### DIRECTIONS FOR THIS TASK
Leaving out the pictures, retype the lines from the top of the listing through the line with "61 136 2.14" exactly.

### INPUT DATA
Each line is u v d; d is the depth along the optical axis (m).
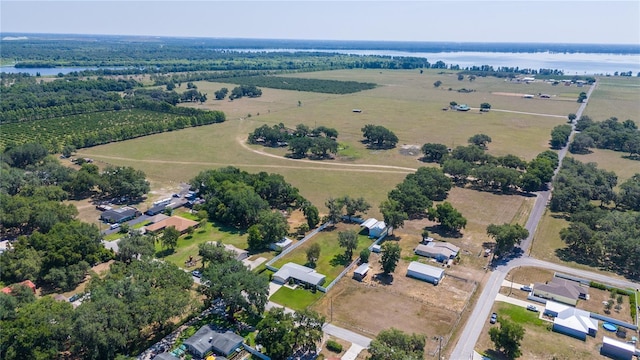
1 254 124.38
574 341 99.88
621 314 110.19
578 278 125.56
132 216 163.50
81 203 176.75
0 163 196.25
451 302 114.25
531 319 107.50
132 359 88.31
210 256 124.19
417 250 139.25
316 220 157.50
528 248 144.00
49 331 86.94
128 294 97.31
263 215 146.50
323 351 95.75
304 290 119.19
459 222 152.25
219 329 101.56
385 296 116.88
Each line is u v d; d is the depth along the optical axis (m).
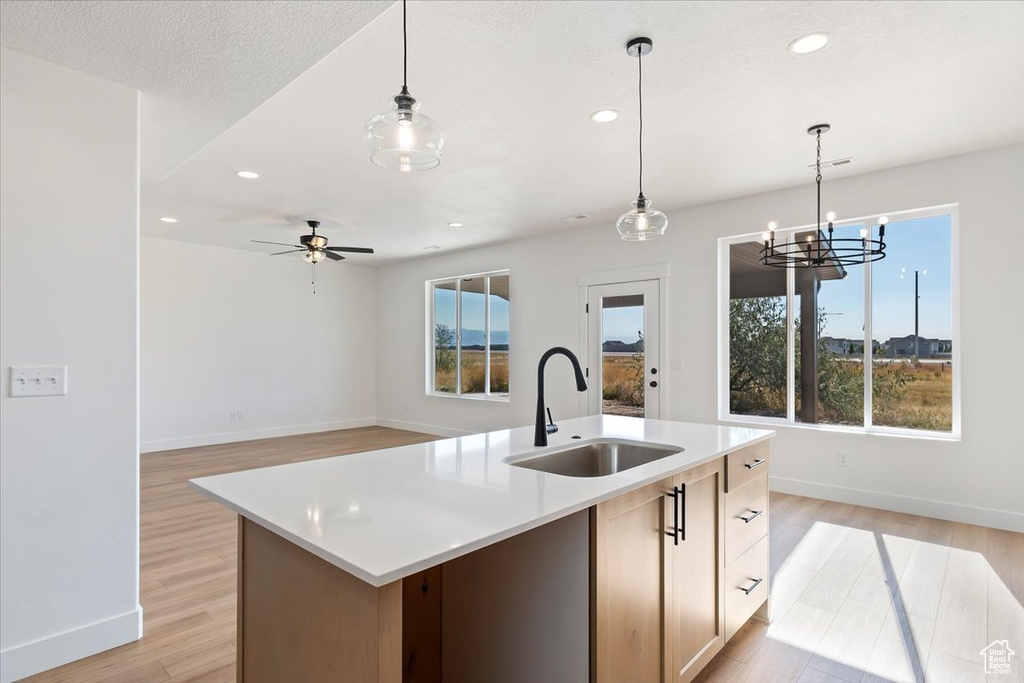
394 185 4.35
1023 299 3.51
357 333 8.38
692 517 1.91
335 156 3.68
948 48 2.39
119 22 1.85
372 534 1.16
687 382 5.06
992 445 3.62
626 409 5.53
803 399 4.57
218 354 6.87
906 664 2.11
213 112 2.54
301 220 5.50
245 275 7.13
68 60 2.09
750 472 2.35
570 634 1.48
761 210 4.61
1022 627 2.37
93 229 2.21
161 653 2.17
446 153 3.63
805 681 2.00
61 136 2.14
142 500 4.36
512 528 1.20
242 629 1.46
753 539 2.36
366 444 6.79
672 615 1.76
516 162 3.82
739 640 2.29
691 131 3.28
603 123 3.16
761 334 4.78
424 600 1.80
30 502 2.05
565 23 2.18
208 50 2.03
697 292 5.00
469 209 5.10
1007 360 3.57
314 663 1.20
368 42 2.30
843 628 2.38
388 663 1.05
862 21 2.19
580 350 5.91
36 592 2.05
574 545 1.47
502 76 2.61
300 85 2.69
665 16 2.14
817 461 4.36
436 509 1.33
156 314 6.37
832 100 2.89
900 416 4.12
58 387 2.11
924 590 2.73
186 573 2.95
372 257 7.74
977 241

### RESPONSE BOX
Each line is u v d; d is the depth along the optical axis (m).
1 254 124.38
574 341 99.88
621 314 110.19
578 278 125.56
132 216 163.50
81 203 176.75
0 163 196.25
451 302 114.25
531 319 107.50
132 359 88.31
210 256 124.19
417 250 139.25
316 220 157.50
528 248 144.00
49 331 86.94
128 294 97.31
263 215 146.50
323 351 95.75
304 290 119.19
459 222 152.25
219 329 101.56
385 296 116.88
Each line is u v d; d is the depth along the optical axis (m).
394 185 4.35
1023 299 3.51
357 333 8.38
692 517 1.91
335 156 3.68
948 48 2.39
119 22 1.85
372 534 1.16
687 382 5.06
992 445 3.62
626 409 5.53
803 399 4.57
218 354 6.87
906 664 2.11
213 112 2.54
301 220 5.50
245 275 7.13
68 60 2.09
750 472 2.35
570 634 1.48
761 210 4.61
1022 627 2.37
93 229 2.21
161 653 2.17
446 153 3.63
805 681 2.00
61 136 2.14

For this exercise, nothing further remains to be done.